Top of RECORDED DATA

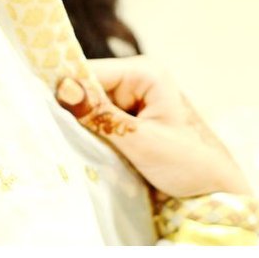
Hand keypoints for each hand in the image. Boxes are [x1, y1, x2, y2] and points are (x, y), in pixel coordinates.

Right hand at [56, 55, 251, 198]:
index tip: (44, 111)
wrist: (214, 188)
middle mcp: (136, 78)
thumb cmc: (188, 162)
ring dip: (84, 125)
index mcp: (145, 72)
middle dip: (76, 110)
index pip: (92, 71)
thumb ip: (103, 117)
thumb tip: (64, 88)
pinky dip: (92, 134)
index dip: (68, 90)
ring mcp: (132, 97)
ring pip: (91, 105)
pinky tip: (86, 147)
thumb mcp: (142, 141)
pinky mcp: (128, 117)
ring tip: (74, 143)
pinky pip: (99, 119)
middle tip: (58, 134)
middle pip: (89, 86)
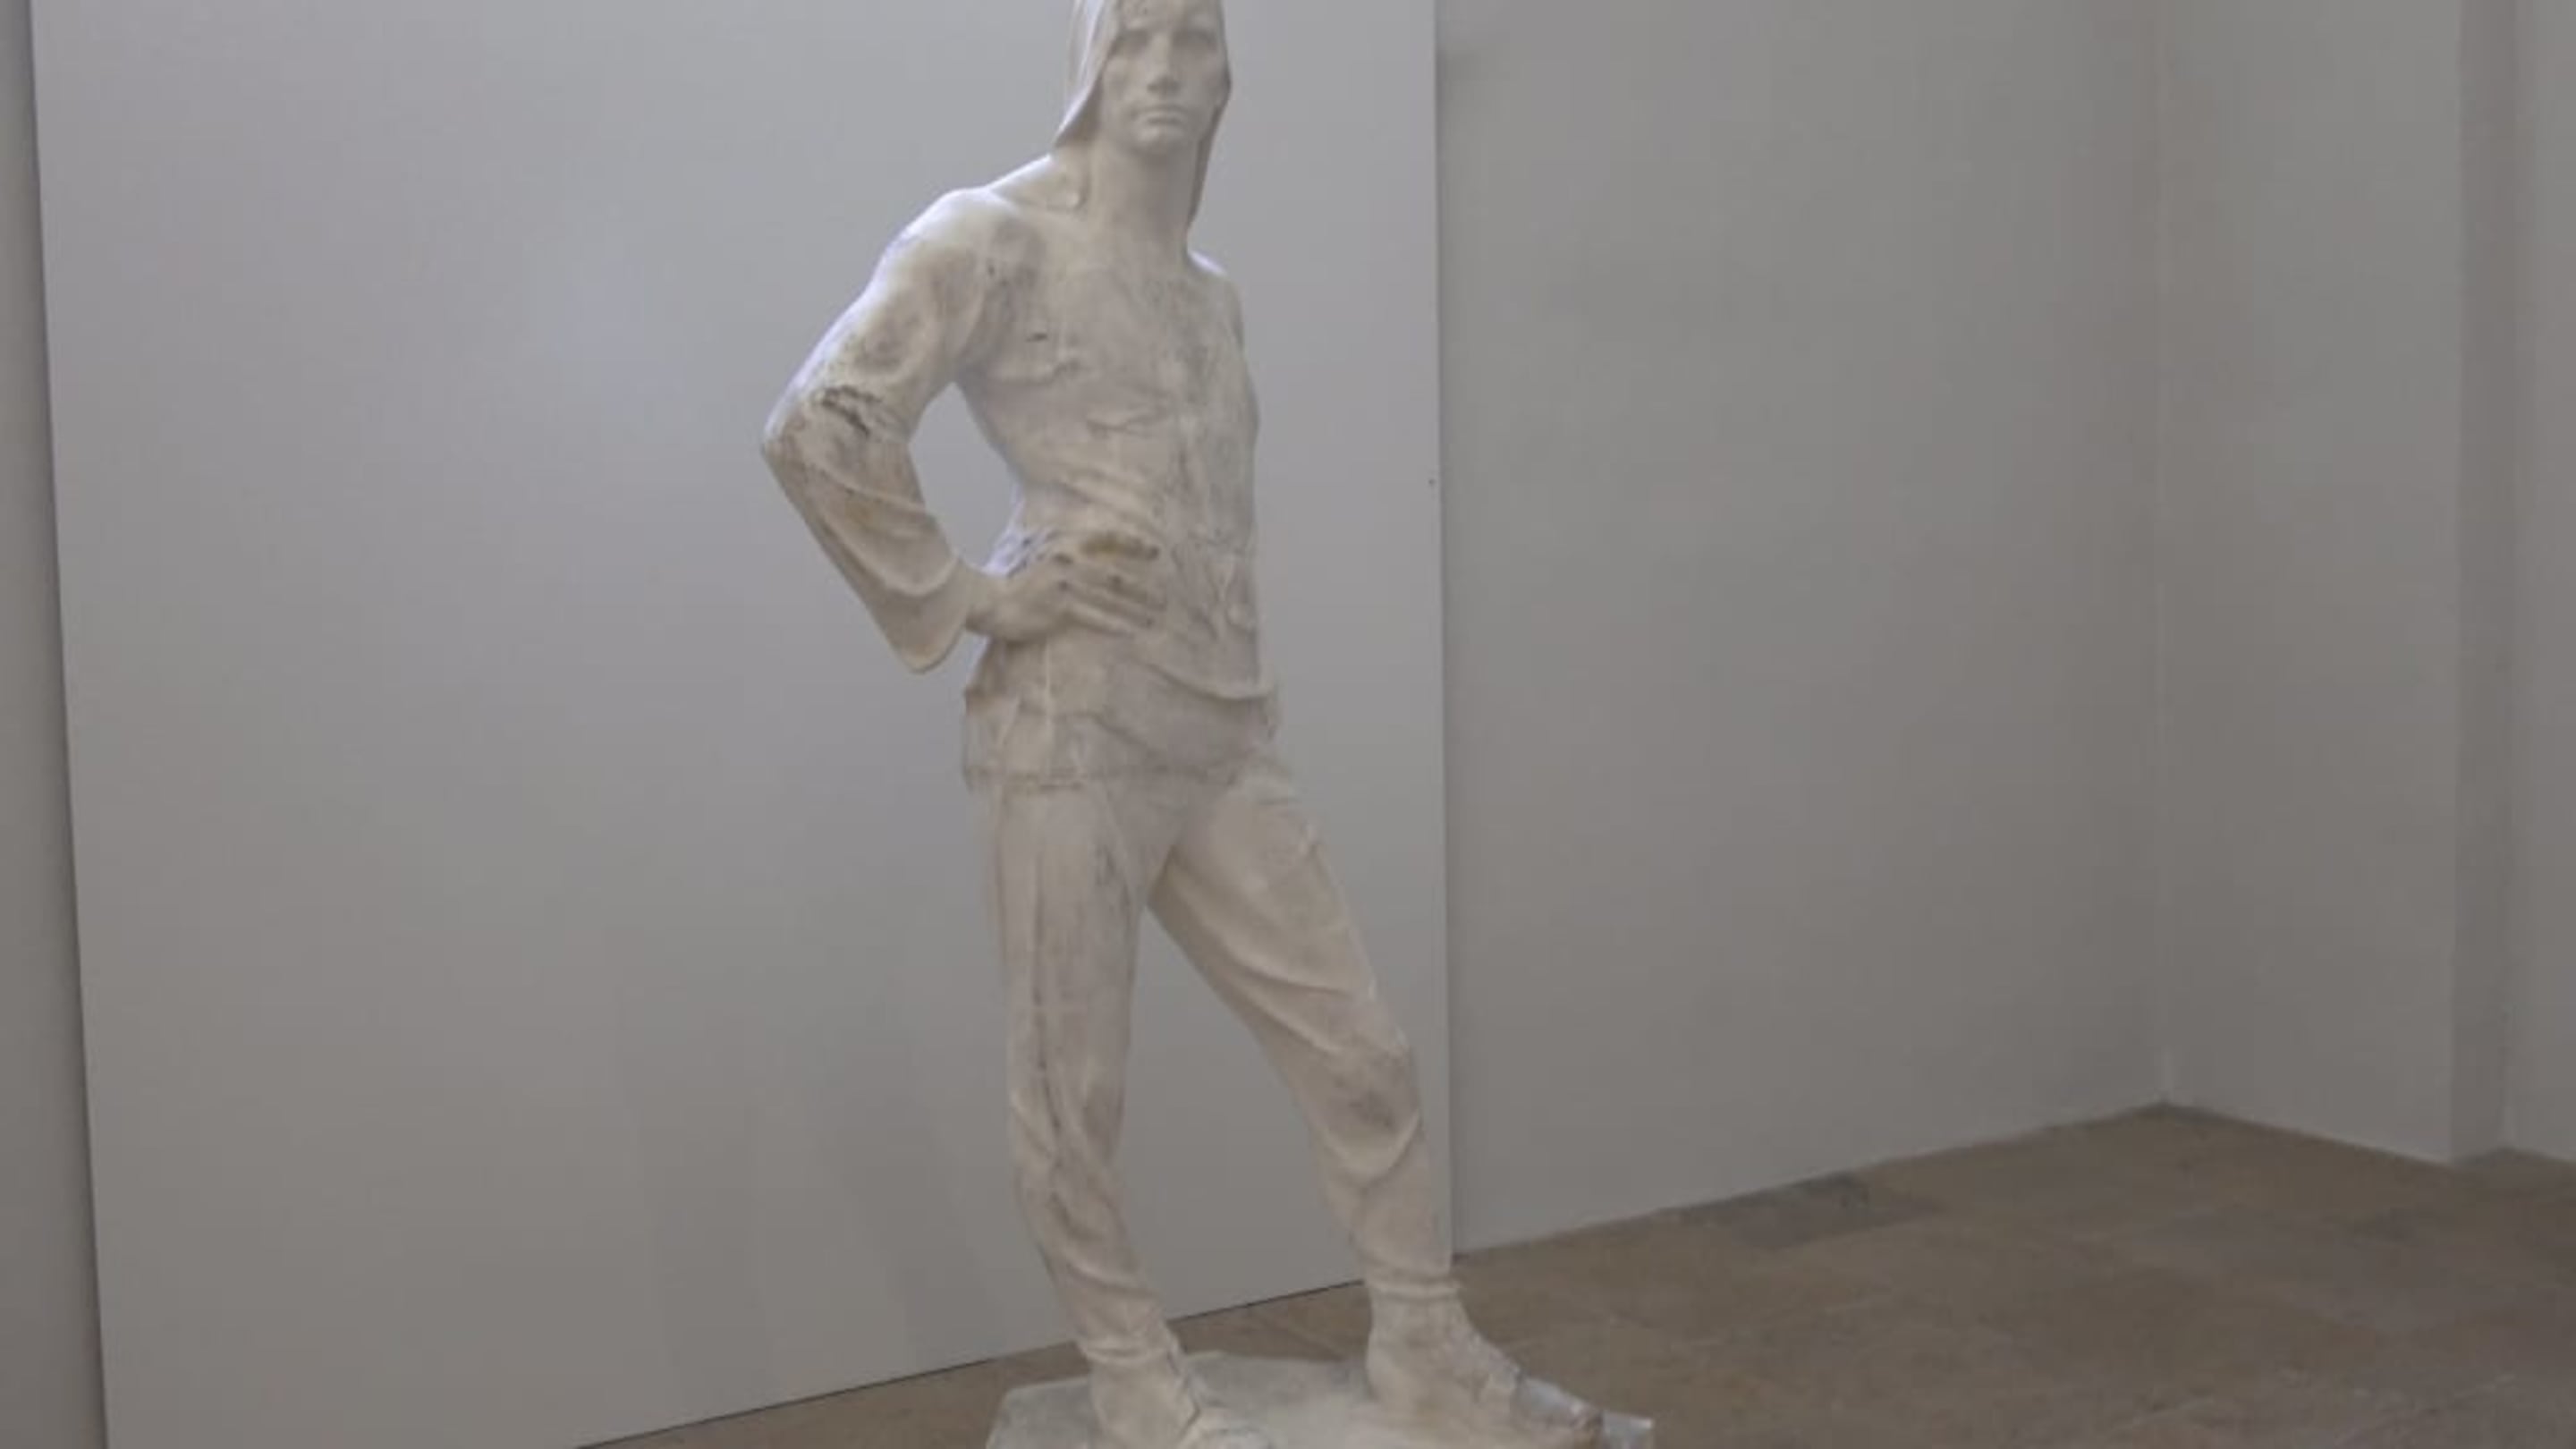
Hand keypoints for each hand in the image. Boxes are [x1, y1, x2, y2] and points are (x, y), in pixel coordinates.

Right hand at [968, 529, 1169, 644]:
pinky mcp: (1060, 608)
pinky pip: (1096, 617)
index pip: (1108, 538)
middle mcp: (1069, 559)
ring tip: (1155, 616)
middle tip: (1164, 598)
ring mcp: (1066, 584)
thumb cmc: (1010, 578)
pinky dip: (1116, 624)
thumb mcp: (1036, 550)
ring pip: (1110, 597)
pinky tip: (1132, 631)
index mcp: (1064, 542)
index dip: (1134, 544)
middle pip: (1116, 574)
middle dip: (1143, 587)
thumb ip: (1061, 548)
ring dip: (1136, 608)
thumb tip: (1084, 550)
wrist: (986, 598)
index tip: (1156, 552)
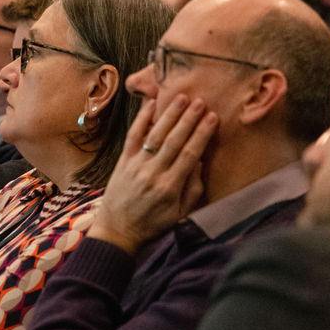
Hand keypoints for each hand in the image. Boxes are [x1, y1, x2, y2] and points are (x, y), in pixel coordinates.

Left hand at [88, 95, 217, 254]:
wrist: (117, 232)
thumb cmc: (152, 225)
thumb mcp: (180, 215)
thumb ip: (192, 189)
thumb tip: (198, 161)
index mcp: (169, 188)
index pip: (189, 154)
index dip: (202, 134)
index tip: (213, 118)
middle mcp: (152, 174)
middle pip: (174, 140)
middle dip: (189, 119)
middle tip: (201, 101)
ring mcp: (135, 166)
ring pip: (154, 135)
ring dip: (169, 115)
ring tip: (181, 98)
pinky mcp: (122, 162)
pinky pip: (132, 137)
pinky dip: (142, 119)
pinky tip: (151, 104)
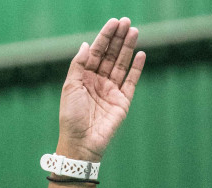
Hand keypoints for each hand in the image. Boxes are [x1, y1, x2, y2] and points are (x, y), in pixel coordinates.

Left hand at [57, 17, 144, 161]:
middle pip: (111, 56)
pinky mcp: (123, 102)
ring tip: (134, 31)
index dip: (105, 37)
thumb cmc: (71, 117)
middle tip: (126, 21)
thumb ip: (79, 65)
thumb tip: (87, 44)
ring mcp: (112, 91)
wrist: (80, 143)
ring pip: (122, 65)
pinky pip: (131, 82)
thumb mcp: (70, 87)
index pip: (97, 53)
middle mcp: (99, 82)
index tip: (113, 23)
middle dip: (118, 38)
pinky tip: (140, 54)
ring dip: (128, 48)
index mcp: (84, 78)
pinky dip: (136, 68)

Bottom of RECORDED DATA

## WHAT TO WORK ON
Return only the stretch above from the line containing "thumb tip: (1084, 550)" through the line containing "thumb ip: (79, 65)", word for word and without pictures.

## THE COMPLETED TASK
thumb tip: (1084, 550)
wrist: (986, 598)
index tip: (1156, 552)
Hand keypoints for each hand in the image. Boxes are [x1, y1, x2, y2] and points are (x, y), in pixel coordinates.

Left hand at [88, 95, 217, 254]:
wrist: (117, 232)
thumb cmc: (152, 225)
thumb mcp: (180, 215)
thumb ip: (192, 189)
thumb tip: (198, 161)
index mcp: (169, 188)
index pip: (189, 154)
index dip: (202, 134)
index tip: (213, 118)
middle mcp: (152, 174)
middle pip: (174, 140)
middle dip: (189, 119)
middle tip: (201, 101)
ring mcp: (135, 166)
ring pip: (154, 135)
ring dip: (169, 115)
ring tip: (181, 98)
pinky mcp: (122, 162)
pinky pip: (132, 137)
pinky dip: (142, 119)
pinky tip: (151, 104)
Hand keypoints for each hand in the image. Boxes are [x1, y1, x2, y2] and points are (x, y), in pixel coordinates.

Left hand at [57, 17, 144, 161]:
middle pip: (111, 56)
pinky mcp: (123, 102)
ring tip: (134, 31)
index dip: (105, 37)
thumb cmc: (71, 117)
middle tip: (126, 21)
thumb ip: (79, 65)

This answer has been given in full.